(Dataset items):
>> start
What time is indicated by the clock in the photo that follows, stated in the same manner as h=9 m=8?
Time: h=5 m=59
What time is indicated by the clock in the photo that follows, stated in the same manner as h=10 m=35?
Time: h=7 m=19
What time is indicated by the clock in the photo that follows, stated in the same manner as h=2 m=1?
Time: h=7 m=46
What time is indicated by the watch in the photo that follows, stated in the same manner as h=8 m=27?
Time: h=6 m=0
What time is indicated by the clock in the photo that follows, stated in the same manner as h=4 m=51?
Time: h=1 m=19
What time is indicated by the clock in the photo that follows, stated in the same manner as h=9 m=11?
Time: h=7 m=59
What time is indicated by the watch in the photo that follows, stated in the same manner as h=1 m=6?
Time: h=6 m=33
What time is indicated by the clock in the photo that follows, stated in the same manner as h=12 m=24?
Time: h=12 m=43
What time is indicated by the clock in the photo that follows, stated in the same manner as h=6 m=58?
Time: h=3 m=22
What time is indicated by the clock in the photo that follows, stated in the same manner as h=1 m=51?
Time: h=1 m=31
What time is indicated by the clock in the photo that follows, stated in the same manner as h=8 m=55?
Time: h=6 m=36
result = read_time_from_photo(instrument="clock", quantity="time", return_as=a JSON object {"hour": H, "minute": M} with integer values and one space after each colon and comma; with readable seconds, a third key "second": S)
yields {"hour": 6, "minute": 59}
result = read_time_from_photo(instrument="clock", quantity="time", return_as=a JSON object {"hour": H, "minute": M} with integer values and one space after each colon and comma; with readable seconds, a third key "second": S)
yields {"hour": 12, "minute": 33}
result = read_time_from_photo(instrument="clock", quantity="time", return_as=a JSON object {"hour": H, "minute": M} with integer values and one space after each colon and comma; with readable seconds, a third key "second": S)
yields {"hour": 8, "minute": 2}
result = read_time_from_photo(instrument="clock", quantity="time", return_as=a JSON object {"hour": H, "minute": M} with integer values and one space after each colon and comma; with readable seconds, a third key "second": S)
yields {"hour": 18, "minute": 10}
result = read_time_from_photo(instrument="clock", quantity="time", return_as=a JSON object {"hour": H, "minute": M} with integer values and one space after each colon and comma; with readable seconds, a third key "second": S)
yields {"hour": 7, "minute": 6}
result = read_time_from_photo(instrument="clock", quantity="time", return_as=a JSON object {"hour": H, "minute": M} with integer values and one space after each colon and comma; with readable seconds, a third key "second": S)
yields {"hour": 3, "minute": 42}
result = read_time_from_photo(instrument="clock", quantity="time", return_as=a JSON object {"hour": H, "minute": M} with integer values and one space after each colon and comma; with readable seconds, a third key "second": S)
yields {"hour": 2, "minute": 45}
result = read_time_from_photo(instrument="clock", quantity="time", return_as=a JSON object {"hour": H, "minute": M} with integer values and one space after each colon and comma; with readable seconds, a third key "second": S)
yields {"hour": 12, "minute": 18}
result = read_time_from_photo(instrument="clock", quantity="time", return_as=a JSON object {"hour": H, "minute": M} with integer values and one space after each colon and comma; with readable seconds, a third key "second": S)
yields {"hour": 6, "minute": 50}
>> end
(SHORT EXERCISE): Please give all of the items above again, changing each "indicated" to "shown" and leaving everything else as it is.

(PROBLEM SOLUTION):
What time is shown by the clock in the photo that follows, stated in the same manner as h=9 m=8?
Time: h=5 m=59
What time is shown by the clock in the photo that follows, stated in the same manner as h=10 m=35?
Time: h=7 m=19
What time is shown by the clock in the photo that follows, stated in the same manner as h=2 m=1?
Time: h=7 m=46
What time is shown by the watch in the photo that follows, stated in the same manner as h=8 m=27?
Time: h=6 m=0
What time is shown by the clock in the photo that follows, stated in the same manner as h=4 m=51?
Time: h=1 m=19
What time is shown by the clock in the photo that follows, stated in the same manner as h=9 m=11?
Time: h=7 m=59
What time is shown by the watch in the photo that follows, stated in the same manner as h=1 m=6?
Time: h=6 m=33
What time is shown by the clock in the photo that follows, stated in the same manner as h=12 m=24?
Time: h=12 m=43
What time is shown by the clock in the photo that follows, stated in the same manner as h=6 m=58?
Time: h=3 m=22
What time is shown by the clock in the photo that follows, stated in the same manner as h=1 m=51?
Time: h=1 m=31
What time is shown by the clock in the photo that follows, stated in the same manner as h=8 m=55?
Time: h=6 m=36
result = read_time_from_photo(instrument="clock", quantity="time", return_as=a JSON object {"hour": H, "minute": M} with integer values and one space after each colon and comma; with readable seconds, a third key "second": S)
yields {"hour": 6, "minute": 59}
result = read_time_from_photo(instrument="clock", quantity="time", return_as=a JSON object {"hour": H, "minute": M} with integer values and one space after each colon and comma; with readable seconds, a third key "second": S)
yields {"hour": 12, "minute": 33}
result = read_time_from_photo(instrument="clock", quantity="time", return_as=a JSON object {"hour": H, "minute": M} with integer values and one space after each colon and comma; with readable seconds, a third key "second": S)
yields {"hour": 8, "minute": 2}
result = read_time_from_photo(instrument="clock", quantity="time", return_as=a JSON object {"hour": H, "minute": M} with integer values and one space after each colon and comma; with readable seconds, a third key "second": S)
yields {"hour": 18, "minute": 10}
result = read_time_from_photo(instrument="clock", quantity="time", return_as=a JSON object {"hour": H, "minute": M} with integer values and one space after each colon and comma; with readable seconds, a third key "second": S)
yields {"hour": 7, "minute": 6}
result = read_time_from_photo(instrument="clock", quantity="time", return_as=a JSON object {"hour": H, "minute": M} with integer values and one space after each colon and comma; with readable seconds, a third key "second": S)
yields {"hour": 3, "minute": 42}
result = read_time_from_photo(instrument="clock", quantity="time", return_as=a JSON object {"hour": H, "minute": M} with integer values and one space after each colon and comma; with readable seconds, a third key "second": S)
yields {"hour": 2, "minute": 45}
result = read_time_from_photo(instrument="clock", quantity="time", return_as=a JSON object {"hour": H, "minute": M} with integer values and one space after each colon and comma; with readable seconds, a third key "second": S)
yields {"hour": 12, "minute": 18}
result = read_time_from_photo(instrument="clock", quantity="time", return_as=a JSON object {"hour": H, "minute": M} with integer values and one space after each colon and comma; with readable seconds, a third key "second": S)
yields {"hour": 6, "minute": 50}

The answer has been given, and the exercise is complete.